The Attorney General’s Department subsequently instructed the payment of the GH¢780,000 to four families, two from Adaklu and two others from Abutia – for the acquisition of the land.
When the Director in charge of External Resource Mobilisation at the Ministry of Finance, Mr Kwadwo Awuah-Peasah, appeared before the commission last Tuesday, he said the government paid GH¢104,981 to the Adaklu and Abutia families in the 1970s and 1980s.
He said it was the revaluation of the remaining portion of the land in 2005 that had put the amount at GH¢780,000.
The letter for the payment of the compensation was dated December 18, 2009.
However, Mr Awuah-Peasah said the then Serious Fraud Office (SFO), now EOCO, in a letter dated February 11, 2010, asked the Bank of Ghana (BoG) to suspend payment of that compensation because it was investigating aspects of the case.
He said he did not know whether the GH¢780,000 was paid to the four families or not.

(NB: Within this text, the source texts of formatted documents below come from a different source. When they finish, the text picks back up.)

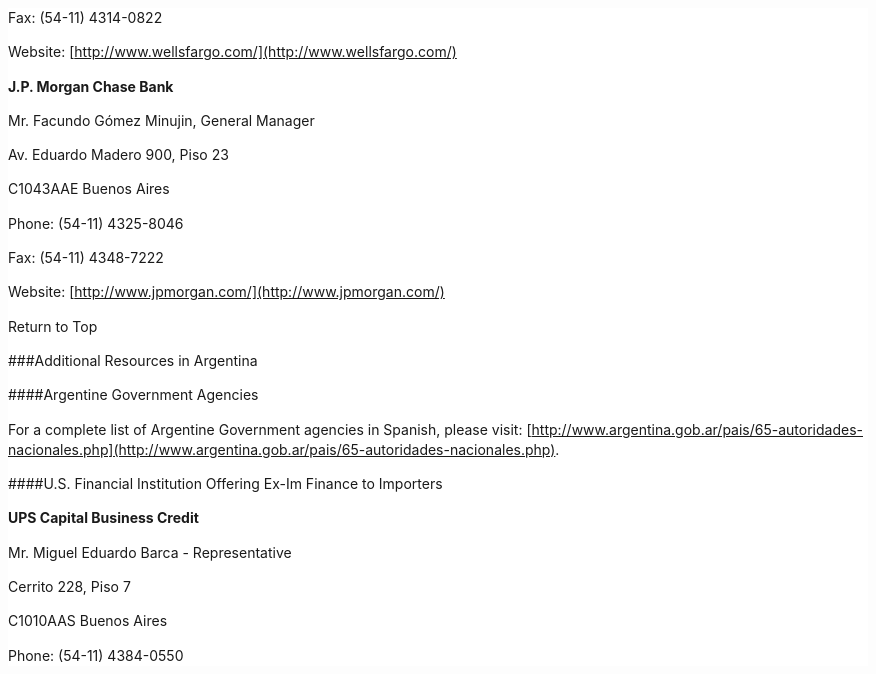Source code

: 
Fax: (54-11) 4314-0822



Website: [http://www.wellsfargo.com/](http://www.wellsfargo.com/)



**J.P. Morgan Chase Bank**



Mr. Facundo Gómez Minujin, General Manager



Av. Eduardo Madero 900, Piso 23



C1043AAE Buenos Aires



Phone: (54-11) 4325-8046



Fax: (54-11) 4348-7222



Website: [http://www.jpmorgan.com/](http://www.jpmorgan.com/)



Return to Top



###Additional Resources in Argentina



####Argentine Government Agencies

For a complete list of Argentine Government agencies in Spanish, please visit: [http://www.argentina.gob.ar/pais/65-autoridades-nacionales.php](http://www.argentina.gob.ar/pais/65-autoridades-nacionales.php).



####U.S. Financial Institution Offering Ex-Im Finance to Importers



**UPS Capital Business Credit**



Mr. Miguel Eduardo Barca - Representative



Cerrito 228, Piso 7



C1010AAS Buenos Aires



Phone: (54-11) 4384-0550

The Sole Commissioner, Mr Justice Yaw Apau, therefore, said it was important for EOCO to appear before the commission “to help us clarify the issue.”
He said EOCO should state why it was investigating the payment of the compensation and whether it had given the go ahead for the whole compensation to be paid to the four families.
Retired police officers
A private legal practitioner, Mrs Margaret Yaa Ntiriwaa Achiampong, appeared before the commission in relation to the payment of compensation to police officers who were prematurely retired from the service in 1993.
Mrs Achiampong told the commission that she started the case in 1999 for her uncle, who was one of the retired officers.
She said seven other police officers joined in the case, and a judgment was given in their favour in 1999 and the compensation of GH¢32,400 paid to them in 2003.
Mrs Achiampong said she was the solicitor for another batch of 706 police officers, who were also retired prematurely from the service.
She said jugdement was given in their favour and they were paid GH¢36 million compensation.
Ghana Police Service
A legal officer at the Ghana Police Service, Mr Anthony Kokroko, told the commission that the police officers were retired at age 50 and 55 instead of 60.
He said the retired officers were given judgement in default, and indicated that the state could get some mitigating factors if the Attorney General had pursued the case.
That, he said, was because some of the retired police officers were paid off.